Subsequently, the reaction temperature and time are regulated. Different reaction stages require different temperatures. The initial temperature may be required to make the raw materials initially function, and then gradually increase the temperature to promote the complete reaction. The reaction time must also be accurately controlled. If it is too short, the reaction will not be completed, and if it is too long, it will cause side reactions to breed. The reaction process can be monitored by means of thin-layer chromatography (TLC).
When the reaction reaches the expected level, the separation and purification are performed. First, the reaction solution and impurities are preliminarily separated by filtration and extraction. After that, the pure target product 2- (1-amino-1-methylethyl) -N- (4-fluorobenzyl) -5-hydroxy-1-methyl-6-oxo-1,6-dihydropyrimidine-4-carboxylic acid is obtained by fine methods such as column chromatography and recrystallization. Every step of the operation requires careful attention to ensure the purity and yield of the product.
2- (1-Amino-1-methylethyl) -N- (4-fluorobenzyl) -5-hydroxy-1-methyl-6-oxo-1, 6-dihydropyrimidine-4-carbox
There are currently 2- (1-amino-1-methylethyl) -N- (4-fluorobenzyl) -5-hydroxy-1-methyl-6-oxo-1,6-dihydropyrimidine-4-carboxylic acid products. The market prospects are discussed as follows.
In the field of medicine, the development of innovative drugs is the trend. This compound has a unique structure or potential activity in specific disease targets. Medical researchers often seek molecules with novel structures to open up new therapeutic pathways. If this compound is studied in depth and proves that it has a definite curative effect on certain diseases, such as inflammation-related diseases, tumor diseases, etc., and the toxic and side effects are mild, it is expected to open a new chapter of medicine.
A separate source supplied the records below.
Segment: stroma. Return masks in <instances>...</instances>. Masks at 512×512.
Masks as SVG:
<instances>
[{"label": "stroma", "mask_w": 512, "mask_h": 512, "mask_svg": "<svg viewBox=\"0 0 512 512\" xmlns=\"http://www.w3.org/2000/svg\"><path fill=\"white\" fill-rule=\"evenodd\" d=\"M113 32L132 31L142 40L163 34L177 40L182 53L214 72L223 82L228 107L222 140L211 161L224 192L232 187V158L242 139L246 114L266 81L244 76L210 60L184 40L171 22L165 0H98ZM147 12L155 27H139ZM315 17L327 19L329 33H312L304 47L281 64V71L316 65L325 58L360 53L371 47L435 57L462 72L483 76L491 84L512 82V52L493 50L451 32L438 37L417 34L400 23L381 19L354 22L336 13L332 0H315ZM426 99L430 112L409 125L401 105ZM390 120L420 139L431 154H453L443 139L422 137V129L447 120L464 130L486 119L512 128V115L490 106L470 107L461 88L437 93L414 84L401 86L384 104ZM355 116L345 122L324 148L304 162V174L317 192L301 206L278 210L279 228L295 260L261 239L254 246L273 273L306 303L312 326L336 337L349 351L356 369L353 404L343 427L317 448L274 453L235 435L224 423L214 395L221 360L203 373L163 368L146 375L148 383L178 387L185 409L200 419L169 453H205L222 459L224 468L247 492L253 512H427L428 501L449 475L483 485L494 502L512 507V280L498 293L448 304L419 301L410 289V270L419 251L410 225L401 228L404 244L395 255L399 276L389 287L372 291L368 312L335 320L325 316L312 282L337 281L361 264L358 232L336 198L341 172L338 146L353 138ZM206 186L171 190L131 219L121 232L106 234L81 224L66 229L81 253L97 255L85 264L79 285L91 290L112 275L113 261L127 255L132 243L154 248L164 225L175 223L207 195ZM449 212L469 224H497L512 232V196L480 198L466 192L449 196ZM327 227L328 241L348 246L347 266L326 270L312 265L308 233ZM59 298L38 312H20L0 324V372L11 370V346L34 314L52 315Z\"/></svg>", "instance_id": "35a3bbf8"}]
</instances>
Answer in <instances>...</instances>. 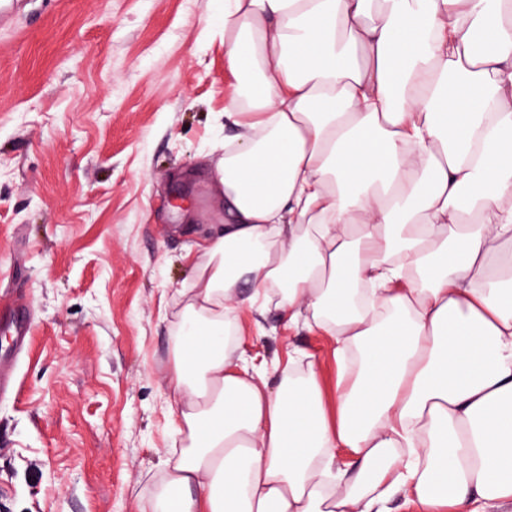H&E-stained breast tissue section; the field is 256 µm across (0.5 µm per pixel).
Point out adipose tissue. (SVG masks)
<instances>
[{"instance_id":"adipose-tissue-1","label":"adipose tissue","mask_w":512,"mask_h":512,"mask_svg":"<svg viewBox=\"0 0 512 512\" xmlns=\"http://www.w3.org/2000/svg\"><path fill=\"white\" fill-rule=\"evenodd\" d=\"M224 45L228 218L152 512L512 502V253L486 264L512 242V0H224ZM271 304L335 337L333 407L315 368L273 388L229 362L237 310Z\"/></svg>"}]
</instances>
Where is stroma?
<instances>
[{"instance_id":"35a3bbf8","label":"stroma","mask_w":512,"mask_h":512,"mask_svg":"<svg viewBox=\"0 0 512 512\" xmlns=\"http://www.w3.org/2000/svg\"><path fill=\"white\" fill-rule=\"evenodd\" d=\"M223 27L224 0H0V512H149L181 445L178 299L224 223L215 166L236 132ZM235 331L270 385L312 361L333 403V337L272 305Z\"/></svg>"}]
</instances>
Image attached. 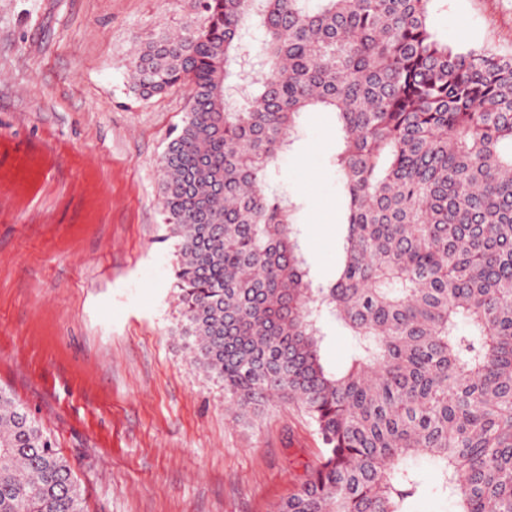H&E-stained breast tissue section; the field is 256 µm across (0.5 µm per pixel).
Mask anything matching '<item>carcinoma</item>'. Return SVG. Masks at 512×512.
<instances>
[{
  "label": "carcinoma",
  "mask_w": 512,
  "mask_h": 512,
  "mask_svg": "<svg viewBox=\"0 0 512 512\" xmlns=\"http://www.w3.org/2000/svg\"><path fill=\"white\" fill-rule=\"evenodd\" d=\"M428 2L190 0L181 31L130 62L139 98H187L159 172L189 362L236 420L295 404L322 445L275 512H512V53L450 46ZM254 23L264 76L232 101ZM309 109L342 132L328 285L266 191ZM328 322L353 342L340 370L320 355ZM0 512H84L44 425L1 386Z\"/></svg>",
  "instance_id": "obj_1"
}]
</instances>
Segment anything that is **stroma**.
Masks as SVG:
<instances>
[{"label":"stroma","mask_w":512,"mask_h":512,"mask_svg":"<svg viewBox=\"0 0 512 512\" xmlns=\"http://www.w3.org/2000/svg\"><path fill=\"white\" fill-rule=\"evenodd\" d=\"M429 13L451 45L512 50V0ZM189 19L188 0H0V385L44 424L86 512H271L321 448L293 406L233 419L179 336L159 160L186 99H140L129 62ZM297 124L271 185L329 282L346 212L336 115Z\"/></svg>","instance_id":"35a3bbf8"}]
</instances>
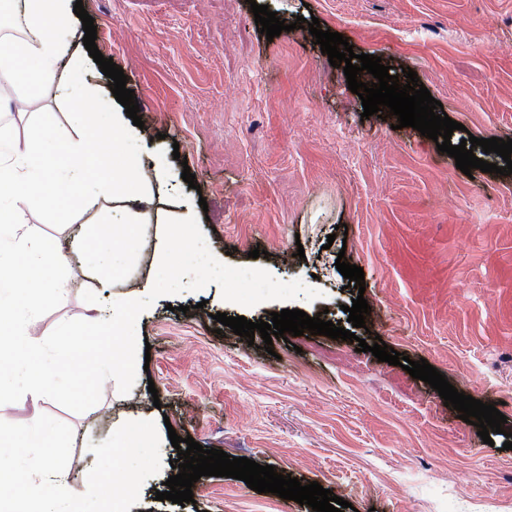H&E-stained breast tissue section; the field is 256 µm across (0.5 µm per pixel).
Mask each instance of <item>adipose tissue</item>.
I'll return each mask as SVG.
<instances>
[{"mask_svg":"<svg viewBox=\"0 0 512 512\" xmlns=\"http://www.w3.org/2000/svg\"><path fill=\"white\" fill-rule=\"evenodd\" d=\"M9 14L26 23L23 40L0 49V78L28 77L33 86L53 85L59 60L69 53V31L73 0H8ZM76 119L86 130L79 138L61 141L53 154L62 160V169L48 166L40 141H17L0 135V148L6 152L0 158V187L8 189L6 204L0 205V223L10 235L8 260L0 259V280H23L29 284L30 296L25 315H35L42 306L61 297L69 286L66 270L68 259L55 246L32 235L27 215L33 201L55 190L56 194L87 192L110 196L113 210L121 215V223L111 225L113 243L135 251L140 225L149 223V206L165 187L164 176L146 181L141 177L140 158L129 145L137 137L125 112L113 110L112 121L100 123L97 115L80 112ZM110 149V170L101 175L91 172V145ZM196 222L192 208H184L172 222L167 238L161 244L157 262L161 268L173 264L172 254H185L178 263L181 276L195 273L198 256ZM140 301L116 296L110 304L96 307L94 322L98 335L119 336L123 345L113 362L121 364L135 357L139 346L136 339ZM13 308H0V352L8 350L25 366L26 375L21 394L32 402L51 398L56 393L57 377L72 367L87 352L84 345L74 343L72 332H63L52 364L44 362V346L29 338L23 322Z\"/></svg>","mask_w":512,"mask_h":512,"instance_id":"adipose-tissue-1","label":"adipose tissue"}]
</instances>
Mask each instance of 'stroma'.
I'll use <instances>...</instances> for the list:
<instances>
[{
  "instance_id": "stroma-1",
  "label": "stroma",
  "mask_w": 512,
  "mask_h": 512,
  "mask_svg": "<svg viewBox=\"0 0 512 512\" xmlns=\"http://www.w3.org/2000/svg\"><path fill=\"white\" fill-rule=\"evenodd\" d=\"M287 23L266 39L247 0H83L96 45L122 67L169 175L171 199L206 200L195 231L222 260L223 279L168 280L156 252L161 225L144 224L119 273L74 257L76 234L94 241L112 209L83 200L64 216L32 207V234L71 255V285L28 325L53 347L60 330L91 323L103 278L121 294L156 288L139 314L151 346L121 373L105 340L57 379L56 396L31 403L15 386L23 366L0 358V420L46 414L73 430L69 484L87 486L89 443L129 418L151 420L161 469L129 512H313L244 481L204 476L192 502L155 498L178 454L169 431L204 449L274 466L348 501L344 512H512V175L473 170L388 108L362 102L297 17L315 16L355 54L393 74L412 69L460 123L451 136L512 139V0H256ZM72 103L22 81L0 83V126L52 145L78 135ZM194 174L183 181V169ZM346 239L334 238L335 230ZM258 258H250L252 250ZM361 267L348 284L337 257ZM247 268L255 286L234 270ZM364 297L373 334L427 360L457 390L500 403L503 433L484 444L428 383L323 335L247 342L215 313L269 320L299 309L344 321Z\"/></svg>"
}]
</instances>
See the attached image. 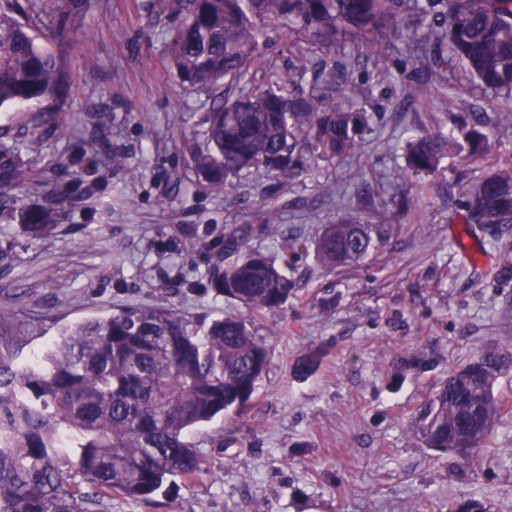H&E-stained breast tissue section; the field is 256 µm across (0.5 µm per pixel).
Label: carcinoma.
Wrapping results in <instances>:
<instances>
[{
	"label": "carcinoma",
	"instance_id": "1",
	"mask_svg": "<svg viewBox=\"0 0 512 512\" xmlns=\"http://www.w3.org/2000/svg\"><path fill=\"white\" fill-rule=\"evenodd\" d=\"M15 2L0 0V108L45 103L30 122L53 124L70 87L64 48L91 0H35L27 13ZM144 8L182 19L170 40L171 67L181 84L215 93L205 148L192 163L216 189L254 170L279 188L312 161L359 151L372 114L337 62L310 68L324 42L379 56L401 41L453 63L505 99L497 124L512 131V0H147ZM44 14L52 17L57 51L28 33L31 19ZM271 25L288 36L294 61L274 84L256 90L255 66ZM226 80L239 87L233 98L220 92ZM400 86L410 104L431 94L426 79L403 76ZM491 122L486 112H470L455 136L421 131L405 143L402 179L432 173L449 156L486 159ZM28 148L0 129V208L16 207L8 190L34 181L19 162ZM19 220L28 232L47 235L55 211L21 207ZM459 220L493 228L497 238L512 235L511 155L463 188ZM397 232L395 224L349 214L324 228L315 251L338 266L365 258ZM305 250V241L284 237L278 264L229 235L214 247L209 286L253 316L273 314L291 292L288 261ZM226 256L234 260L226 264ZM29 342L0 330V512H106L114 497L149 501L171 477L199 479L210 472L201 428L240 415L273 357L243 316L194 325L164 301L84 319L17 361ZM510 361L511 348L490 347L451 369L410 421L423 446L480 464L503 410L494 383Z\"/></svg>",
	"mask_w": 512,
	"mask_h": 512
}]
</instances>
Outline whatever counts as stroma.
Listing matches in <instances>:
<instances>
[{"mask_svg": "<svg viewBox=\"0 0 512 512\" xmlns=\"http://www.w3.org/2000/svg\"><path fill=\"white\" fill-rule=\"evenodd\" d=\"M180 20L151 17L142 0H94L67 55L73 84L53 126L33 128L28 109H0V127L32 141L22 162L37 179L19 191L24 206L55 199L52 234L35 238L17 215H0V323L32 338L38 350L68 324L165 296L194 322L233 311L206 290L214 245L248 229V249L279 258L282 230L313 238L353 211L370 219L385 207L400 233L364 260L338 268L308 252L291 259L294 283L284 306L254 319L273 361L244 412L225 420V453L201 450L209 476L178 483L155 502L113 499L108 512H449L476 499L488 512H512V370L495 390L507 412L494 450L461 470L416 441L409 418L448 369L491 346L512 345V278L496 270L500 253L456 222L461 189L512 154V134L489 128V160L445 159L421 176L424 199L397 177L403 146L422 128L447 134L454 118L494 112L492 93L418 54L387 51L356 58L334 46L319 57L346 64L381 110L359 153L316 162L275 190L264 172L212 189L192 167L204 146L207 89H185L168 63ZM421 70L426 101L401 109L396 73ZM98 151H84L86 139ZM121 153L123 166L109 162ZM333 179L342 203L322 198ZM284 211L263 223L260 206ZM319 353L299 377L294 364ZM432 359L405 370L407 355Z\"/></svg>", "mask_w": 512, "mask_h": 512, "instance_id": "1", "label": "stroma"}]
</instances>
In the field of pesticides, it may also have opportunities. Modern pesticides are increasingly demanding, requiring high efficiency, low toxicity and environmental friendliness. If the properties of this compound can meet the functional requirements of insecticides, sterilization or weeding, it will definitely win market favor. However, the pesticide market is highly competitive, and many new pesticides are emerging one after another. If you want to stand out, you need to demonstrate excellent performance in the research and development stage.
Re-examine the field of chemical materials. Although it is not its traditional application, science and technology are developing rapidly. The unique chemical structure of this compound may provide an opportunity for the research and development of new materials. If it can be combined with materials science to develop materials with special properties, such as special adsorption, optical properties, etc., it can also gain a place in the chemical materials market.
However, its market prospects are not smooth. The complexity of the synthesis process or the high cost of production limit large-scale production and marketing activities. And the development of new drugs or new pesticides requires a long and strict approval process, which requires a lot of manpower, material resources and time. If the research and development process encounters technical bottlenecks, such as substandard biological activity and poor stability, it will also collapse.
In summary, 2- (1-amino-1-methylethyl) - N- (4-fluorobenzyl) - 5-hydroxy-1-methyl-6-oxo-1,6-dihydropyrimidine-4-carboxylic acid has potential opportunities in the fields of medicine, pesticides, chemical materials, etc., but also faces many challenges. Only with exquisite technology, strong funds and firm determination can it be expected to emerge in the market.